Her research integrates basic and behavioral sciences with the aim to translate to population-based interventions. As part of her training, she is involved in the study “effects of experimentally-induced reductions in alcohol consumption on brain cognitive, and clinical outcomes and motivation for changing drinking in older persons with HIV infection.” The goal of the study is to determine the extent to which achieving short-term abstinence or markedly reduce drinking improves cognition and brain function using contingency management and whether these improvements reverse after discontinuing this strategy.
Previously, she was a postdoctoral fellow at Louisiana State University Health Science Center, at the Alcohol and Drug Abuse Center of Excellence.
- Florida International University, MPH, Ph.D.
Malow R, Devieux J, Stein JA, Rosenberg R, Lerner BG, Attonito J, Villalba K (2012) Neurological Function Information-Motivation-Behavioral Skills Factors and Risk Behaviors among HIV-Positive Alcohol Abusers. AIDS and Behavior. 16:8, 2297-2308.
Villalba K, Attonito J, Mendy A, Gasana J, Beck-Sague C, Devieux GJ, and Dorak MT (2015) A Meta-Analysis of the Association Between SLC6A4 Promoter Polymorphism (5-HTTLPR) with Risk of Alcohol Dependence. Psychiatr Genet. 25(2):47-58.
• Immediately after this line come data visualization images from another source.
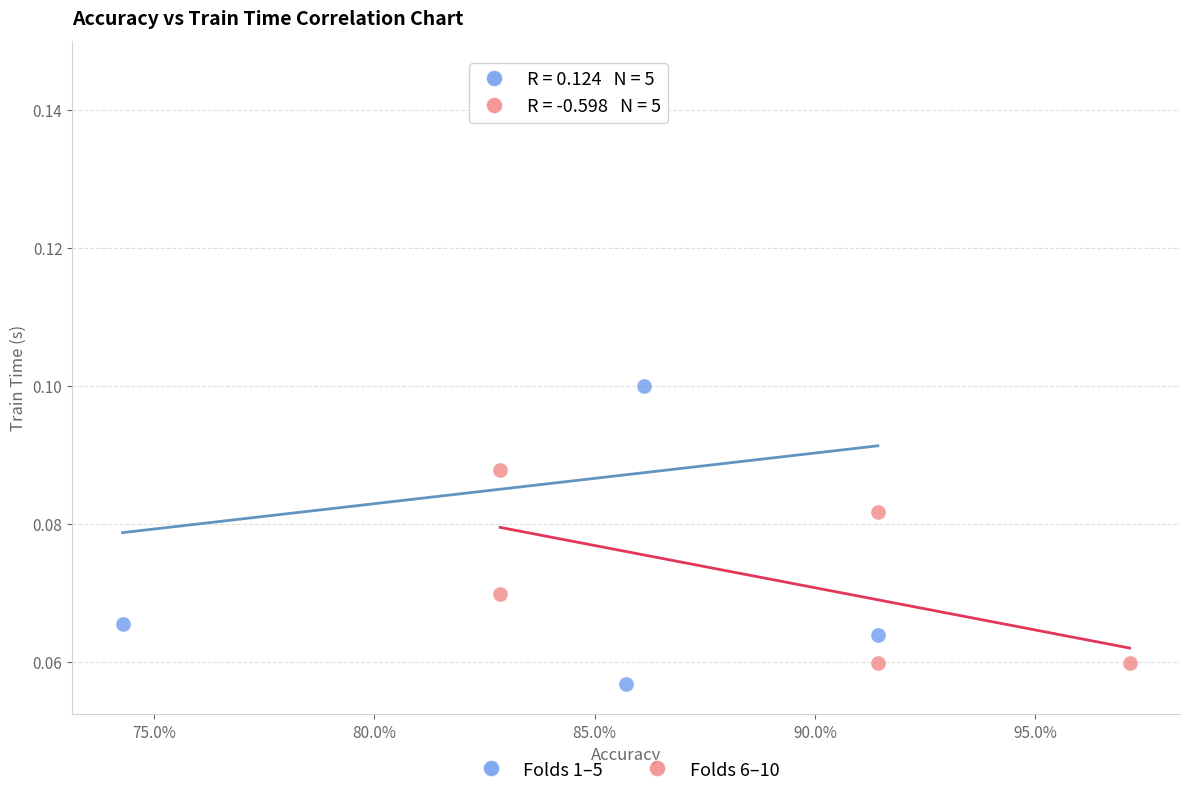

Which series reaches the maximum Y coordinate?

Folds 1–5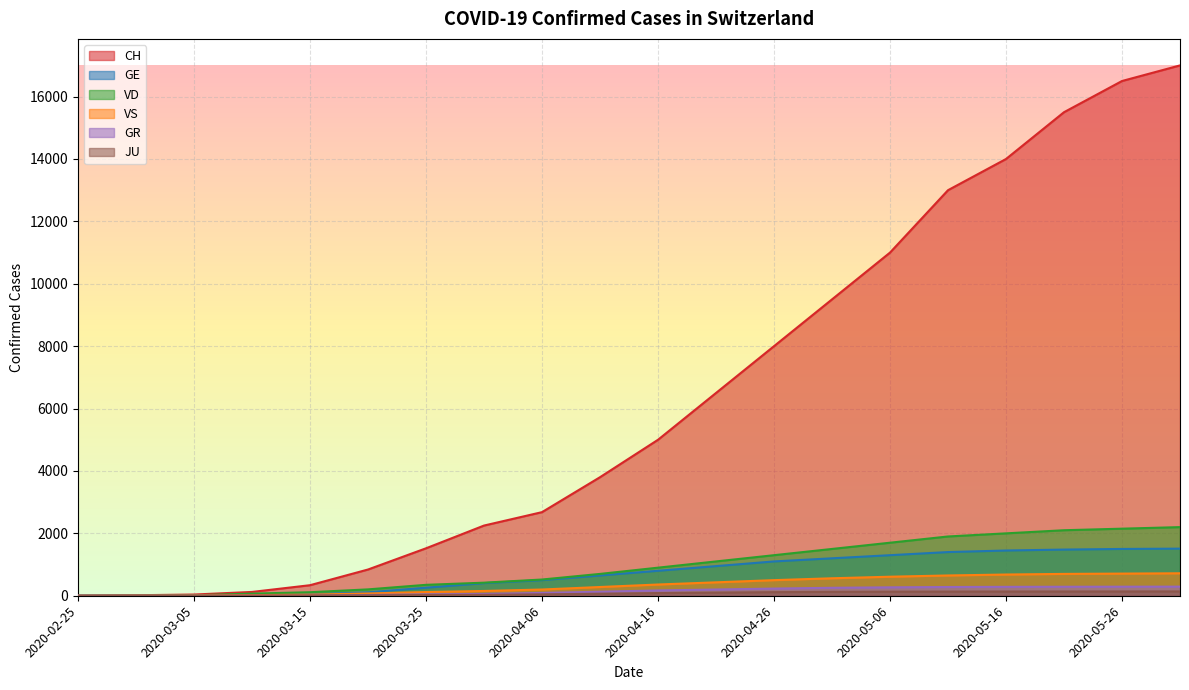

What position from the left is 2020-05-26?

19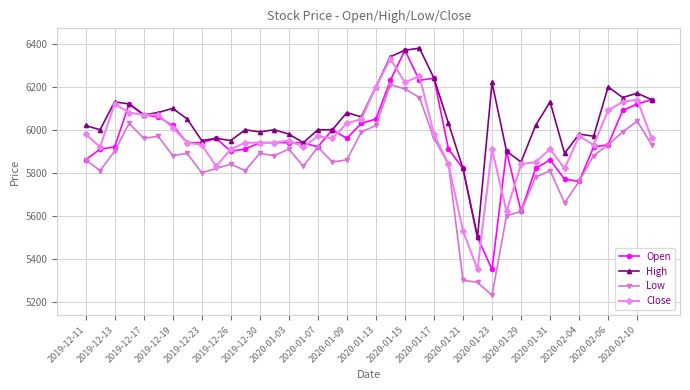

What is the difference between the maximum and second lowest values in the High series?

560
Villalba K, Beck-Sague C, Devieux GJ, and Cadet JL (2015) DRD2 and DRD4 Genes Related to Cognitive Deficits in HIV-infected Adults who Abuse Alcohol. Behav Brain Funct. 2015. doi: 10.1186/s12993-015-0072-x
Villalba K, Devieux GJ, and Cadet JL (2016) Serotonin-Related Gene Polymorphisms and Asymptomatic Neurocognitive Impairment in HIV-infected Alcohol Abusers. Genetics Research International Volume 2016, Article ID 7169172.